Two significant forest industry reports that went nowhere

Combined

Both of these reports were published in 2005.

Both of these reports have (had??) significant potential impact upon the future of the Tasmanian blackwood industry.

Both of these reports contain important information and recommendations about reforms to the forest industry.

From what I have seen nothing from either of these reports has ever been implemented!!!

Ten years after these reports were published both are still available on Government websites as if they form the basis of current Government policy, but from what I can see neither of them are currently active.

The information and recommendations in these two reports has not been taken up and included in any forest industry policy documents (eg. FIAT), political party policies, nor in any farm lobby group policies (eg. the TFGA). Why not??

Tasmanian Government forest policy does not include any of the recommendations from these reports.

If only half of the recommendations from these two reports had been implemented the forest industry would be in a much better position today, and investment in the future of the blackwood industry would be a whole lot easier.

Here are the links to these two reports:

http://www.planningplantations.com.au/assets/content/plantations_sustainability/economic/ownership.html

(the link to the pdf report is at the bottom of the page)

http://www.agriculture.gov.au/forestry/australias-forests/plantation-farm-forestry/publications/farm_forestry_national_action_statement

Personally I think the future of long rotation plantations is looking more uncertain except in markets where high value appearance-grade timber is needed. Construction-grade timber is increasingly made from engineered wood products rather than solid wood; engineered from short-rotation plantation-grown wood.

But the market for long rotation appearance-grade timber is relatively small, especially if we are just talking about the domestic Australian market. The international market for quality appearance-grade timber is significant but is still dominated by the illegal trade in rainforest timbers.

The opportunity for supplying profitable, quality, farm-grown plantation grown Tasmanian blackwood into the export market is significant.

And this is where the Farm Forestry National (In)Action Statement (NAS) becomes important.

To achieve the vision, the Australian, State and Territory governments and the forest and wood products industry need to progress 16 actions, grouped under four action imperatives:

  1. Develop appropriate, integrated and consistent Australian, State, Territory and local government policies for farm forestry;
  2. Coordinate actions and build relationships to support farm forestry;
  3. Recognise and, where possible, quantify farm forestry’s economic, environmental and social benefits and costs;
  4. Promote the development of markets for farm forestry products and services.

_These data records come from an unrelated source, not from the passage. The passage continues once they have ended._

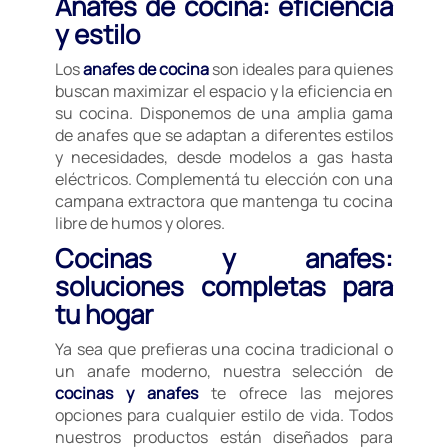
Anafes de cocina: eficiencia
y estilo
Los
anafes de cocina
son ideales para quienes
buscan maximizar el espacio y la eficiencia en
su cocina. Disponemos de una amplia gama
de anafes que se adaptan a diferentes estilos
y necesidades, desde modelos a gas hasta
eléctricos. Complementá tu elección con una
campana extractora que mantenga tu cocina
libre de humos y olores.
Cocinas y anafes:
soluciones completas para
tu hogar
Ya sea que prefieras una cocina tradicional o
un anafe moderno, nuestra selección de
cocinas y anafes
te ofrece las mejores
opciones para cualquier estilo de vida. Todos
nuestros productos están diseñados para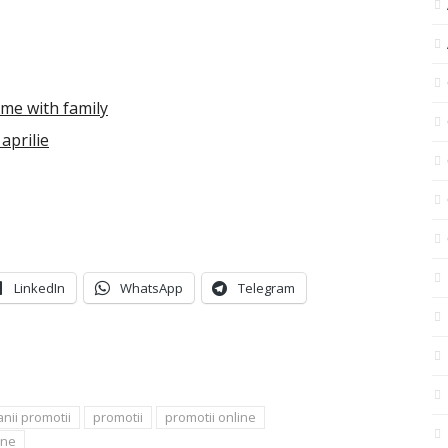
me with family
 aprilie
LinkedIn
WhatsApp
Telegram
nii promotii
promotii
promotii online
ine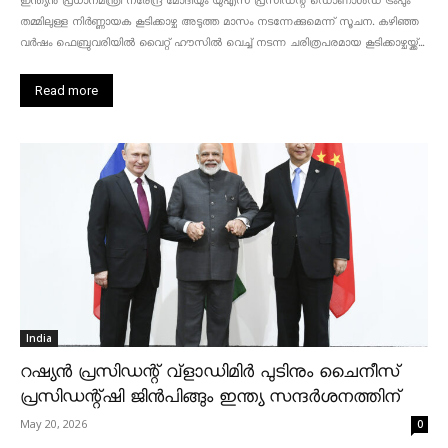
ഇന്ത്യൻ പ്രധാനമന്ത്രി നരേന്ദ്ര മോദിയും യുഎസ് പ്രസിഡന്റ് ഡൊണാൾഡ് ട്രംപും
തമ്മിലുള്ള നിർണ്ണായക കൂടിക്കാഴ്ച അടുത്ത മാസം നടന്നേക്കുമെന്ന് സൂചന. കഴിഞ്ഞ
വർഷം ഫെബ്രുവരിയിൽ വൈറ്റ് ഹൗസിൽ വെച്ച് നടന്ന ചരിത്രപരമായ കൂടിക്കാഴ്ചയ്ക്ക്...
Read more
India
റഷ്യൻ പ്രസിഡന്റ് വ്‌ളാഡിമിർ പുടിനും ചൈനീസ്
പ്രസിഡന്റ്ഷി ജിൻപിങ്ങും ഇന്ത്യ സന്ദർശനത്തിന്
May 20, 2026
0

The 16 actions are broken down into 33 measurable outcomes, listing deadlines and who is responsible for implementing the outcomes.

None of it has been implemented!!

The Federal and all State Governments and the forest industry all signed up to do this.

So much for commitment!

So much for leadership!

Perhaps the Tasmanian Government and the Tasmanian forest industry should revisit the NAS and recommit to implementing its recommendations.